The problem ::
Convert every line of text in all the records below into a single numbered list, skipping blank lines and leaving the pictures out.

##### Excerpted records #####

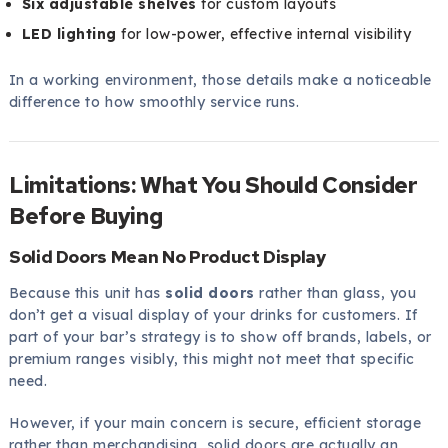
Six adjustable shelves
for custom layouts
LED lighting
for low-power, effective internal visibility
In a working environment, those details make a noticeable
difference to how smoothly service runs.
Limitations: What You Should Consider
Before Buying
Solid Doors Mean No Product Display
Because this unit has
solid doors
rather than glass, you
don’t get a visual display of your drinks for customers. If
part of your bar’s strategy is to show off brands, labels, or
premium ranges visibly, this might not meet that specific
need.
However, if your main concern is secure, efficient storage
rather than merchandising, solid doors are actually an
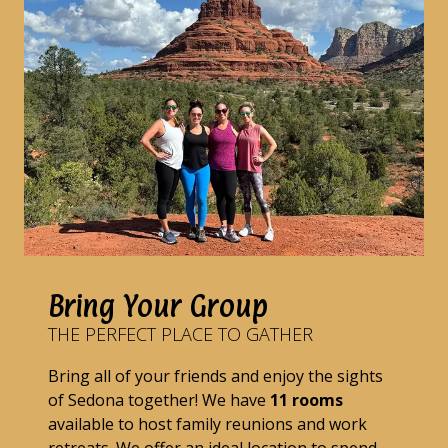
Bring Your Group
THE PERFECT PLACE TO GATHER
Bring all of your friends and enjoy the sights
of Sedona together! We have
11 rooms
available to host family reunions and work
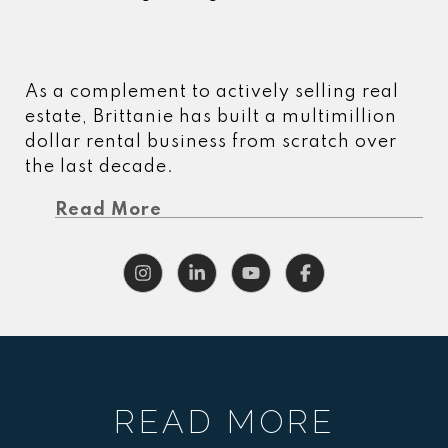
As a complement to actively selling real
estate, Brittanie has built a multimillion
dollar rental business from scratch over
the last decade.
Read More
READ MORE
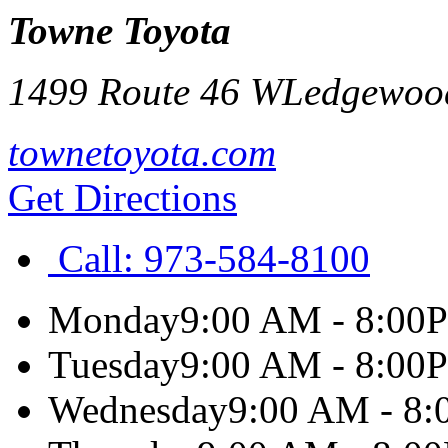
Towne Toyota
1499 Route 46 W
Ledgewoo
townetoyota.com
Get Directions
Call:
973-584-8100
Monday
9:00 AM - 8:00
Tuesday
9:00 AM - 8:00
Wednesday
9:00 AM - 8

#####

Answer to the exercise ::
1. Six adjustable shelves
2. for custom layouts
3. LED lighting
4. for low-power, effective internal visibility
5. In a working environment, those details make a noticeable
6. difference to how smoothly service runs.
7. Limitations: What You Should Consider
8. Before Buying
9. Solid Doors Mean No Product Display
10. Because this unit has
11. solid doors
12. rather than glass, you
13. don’t get a visual display of your drinks for customers. If
14. part of your bar’s strategy is to show off brands, labels, or
15. premium ranges visibly, this might not meet that specific
16. need.
17. However, if your main concern is secure, efficient storage
18. rather than merchandising, solid doors are actually an
19. Bring Your Group
20. THE PERFECT PLACE TO GATHER
21. Bring all of your friends and enjoy the sights
22. of Sedona together! We have
23. 11 rooms
24. available to host family reunions and work
25. As a complement to actively selling real
26. estate, Brittanie has built a multimillion
27. dollar rental business from scratch over
28. the last decade.
29. Read More
30. READ MORE
31. Towne Toyota
32. 1499 Route 46 W
33. Ledgewoo
34. townetoyota.com
35. Get Directions
36. Call:
37. 973-584-8100
38. Monday
39. 9:00 AM - 8:00
40. Tuesday
41. 9:00 AM - 8:00
42. Wednesday
43. 9:00 AM - 8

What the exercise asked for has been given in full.